China is drafting rules for coal bed methane (CBM) exploration involving participation by foreign partners in a bid to regulate the nascent industry.
The rules will include the required qualifications for foreign companies, as well as the minimum annual exploration areas and investment amounts, according to a source from the drafting team who declined to be identified.
The source said that the rules would be sent to the National Energy Administration by the end of the year for approval.
It is important that entry requirements for foreign energy companies' participation in the CBM sector rise, as "cutting-edge technology and management experience, rather than capital, are more critical" for the industry's growth, said Sun Maoyuan, a member of the National Energy Expert Consulting Committee under the National Energy Commission.

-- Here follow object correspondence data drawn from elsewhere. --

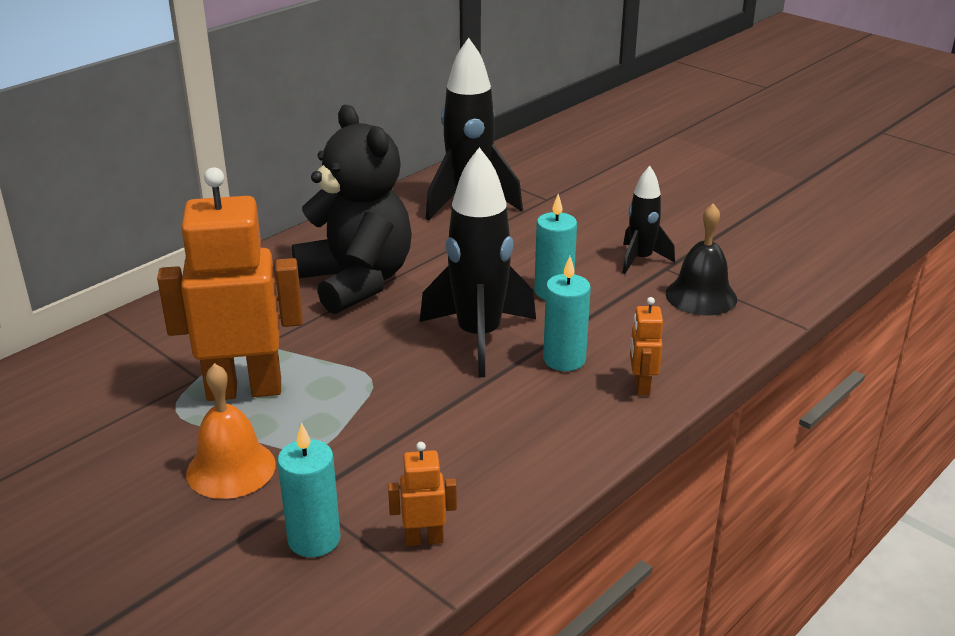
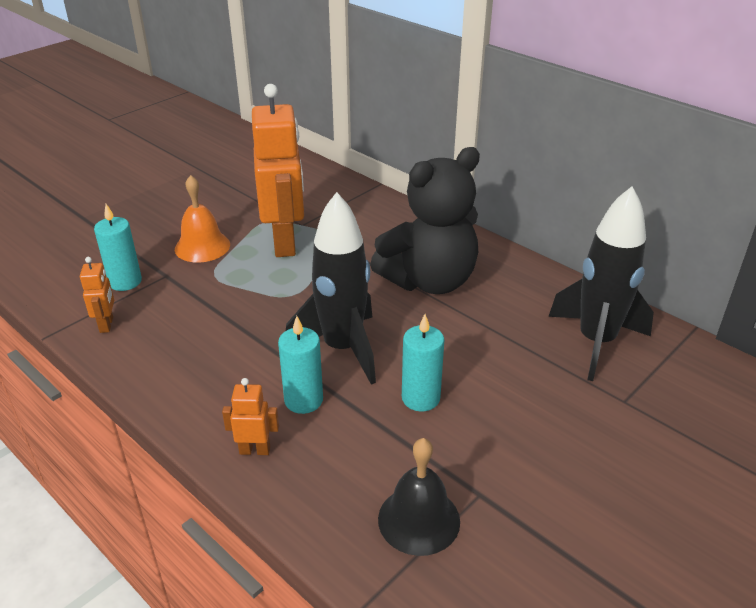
camera: 90 degrees right, 5 degrees up
black rocket [622,166,675,274] -> none

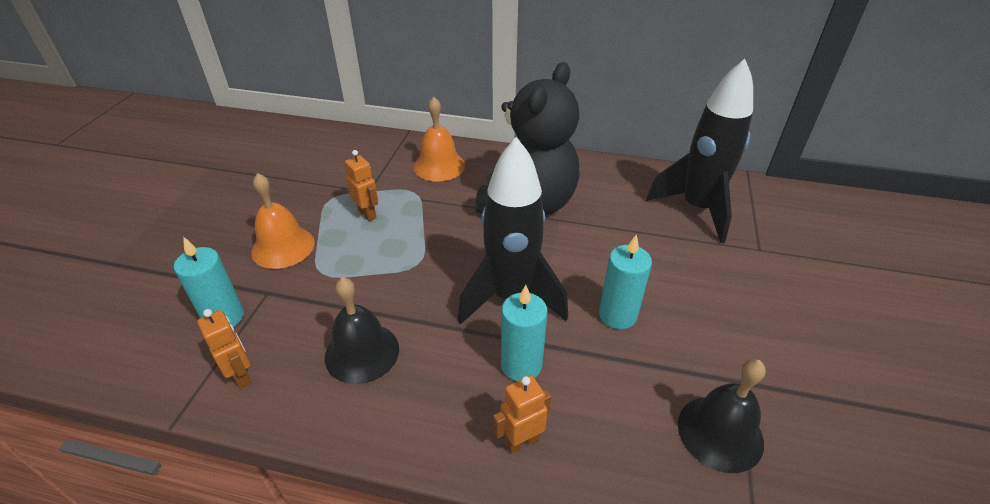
camera: 30 degrees left, 5 degrees up
orange robot [252,84,304,257] -> orange robot [345,150,378,222], size x0.43
none -> black bell [325,277,399,384]
none -> orange bell [413,97,465,182]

Experts said that having a few large companies involved in the sector, rather than many small ones, would make it easier to regulate and monitor.
CBM, a form of natural gas extracted from coal beds, has been widely tapped by Western countries, including the United States, as an emerging energy source.

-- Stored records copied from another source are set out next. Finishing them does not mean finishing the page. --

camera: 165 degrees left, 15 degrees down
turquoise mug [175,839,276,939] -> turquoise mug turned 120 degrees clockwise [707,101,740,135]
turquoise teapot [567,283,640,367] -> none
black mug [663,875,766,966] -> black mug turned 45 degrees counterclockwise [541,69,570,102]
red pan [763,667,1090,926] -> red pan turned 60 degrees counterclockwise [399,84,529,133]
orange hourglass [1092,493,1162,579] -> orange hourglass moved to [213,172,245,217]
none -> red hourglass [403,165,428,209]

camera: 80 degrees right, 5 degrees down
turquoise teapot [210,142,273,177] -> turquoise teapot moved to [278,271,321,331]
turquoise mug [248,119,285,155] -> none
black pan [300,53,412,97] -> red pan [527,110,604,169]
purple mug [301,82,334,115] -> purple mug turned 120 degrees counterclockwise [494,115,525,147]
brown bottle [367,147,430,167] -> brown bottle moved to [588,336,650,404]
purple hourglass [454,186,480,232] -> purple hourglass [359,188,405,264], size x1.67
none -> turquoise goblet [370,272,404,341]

According to figures from US Department of Energy, annual CBM production in the US rose from 91 billion cubic feet (bcf) in 1989 to 1,966 bcf in 2009.
Facing policy constraints and low demand in the domestic market, some major energy companies - including Chevron Corp and BP PLC - exited China's CBM market in the early 2000s.

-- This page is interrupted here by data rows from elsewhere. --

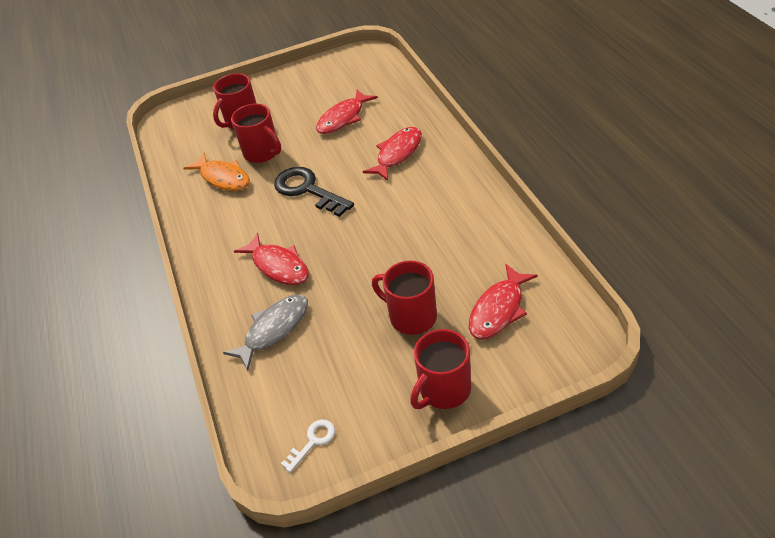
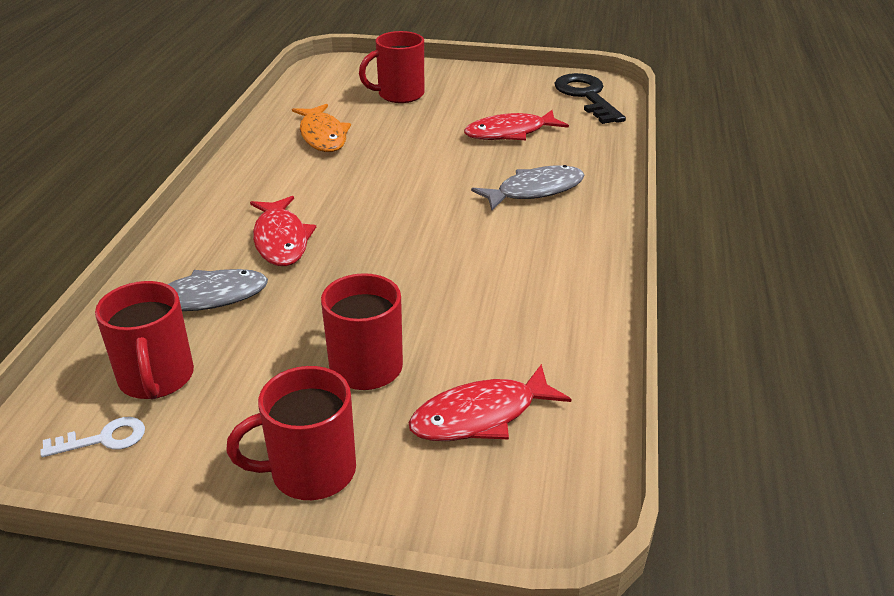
camera: 25 degrees right, 10 degrees down
red mug [231,104,281,163] -> red mug moved to [95,281,194,400]
black key [274,167,354,217] -> black key moved to [554,73,626,124]
red fish [363,127,422,181] -> grey fish [471,165,585,210]

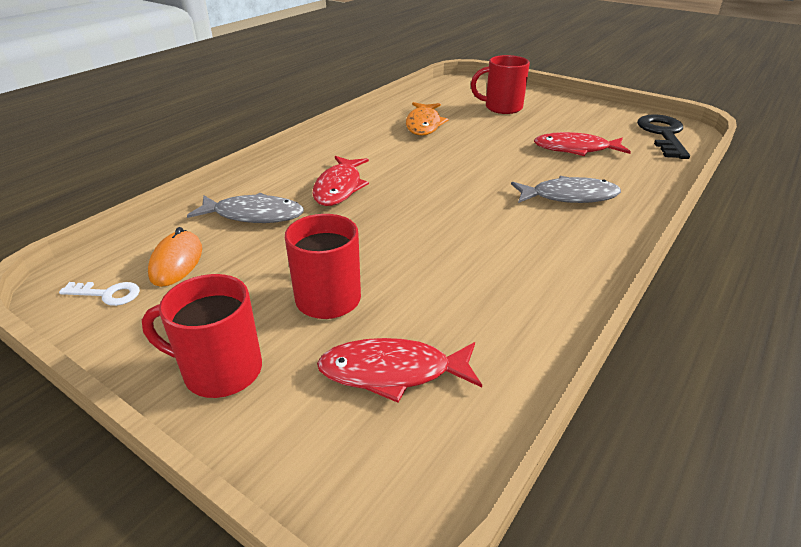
camera: 25 degrees right, 0 degrees up
red mug [95,281,194,400] -> orange mouse [148,227,202,287]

Their place was taken by numerous small and medium-sized foreign companies.
Since China's CBM technology lags behind on a global level, the number of joint projects with foreign partners is "relatively high" at present, said Shen Hongwen, an analyst with the China Investment Consulting Corp. At present, Royal Dutch Shell PLC, which is jointly developing a CBM block in North Shilou, Shanxi province with PetroChina Co Ltd, is the only large multinational energy company in the field. Shell said the joint project is in the appraisal phase.
Changing conditions
"In response to changing industry conditions, we're trying to attract more large companies that have abundant experience and expertise", the source said.
China is stepping up investment in unconventional natural gas, including CBM and shale gas, to cut its carbon emissions and reduce its heavy reliance on coal and oil.
Under the 12th Five-Year Plan (2011-2015), the nation's CBM production is targeted to be 21.5 billion cubic meters (cu m) by the end of 2015. Production last year was 9.1 billion cu m.
"CBM exploration and development will be on a fast track during the period," said Sun, who is also the former chairman of China United Coalbed Methane Corp.
The company had exclusive rights to cooperate with foreign companies in domestic CBM projects until December 2010, when the government said that PetroChina, China Petroleum & Chemical Corp (Sinopec) and Henan Provincial Coal Seam Development and Utilization Co could cooperate with foreign companies on a trial basis.
To develop the industry, more policy support, including higher subsidies, is required, industry experts said.
Price reform
"If we want to encourage investment in unconventional gas supply, the policy needs to allow gas prices to reflect costs," said Zhang Chi, Chief Economist at BP Asia Pacific.
It's tough to entice multinational companies with track records in CBM development to enter the industry in China as the sector is unprofitable because of low gas prices, said Zhang Suian of China University of Petroleum.
Also, no blocks have become available for exploration since the Ministry of Land and Resources suspended exploration licenses for CBM in 2007.
He added that the country might adopt the procedures used for shale gas to auction CBM blocks to improve levels of transparency and fairness in the industry.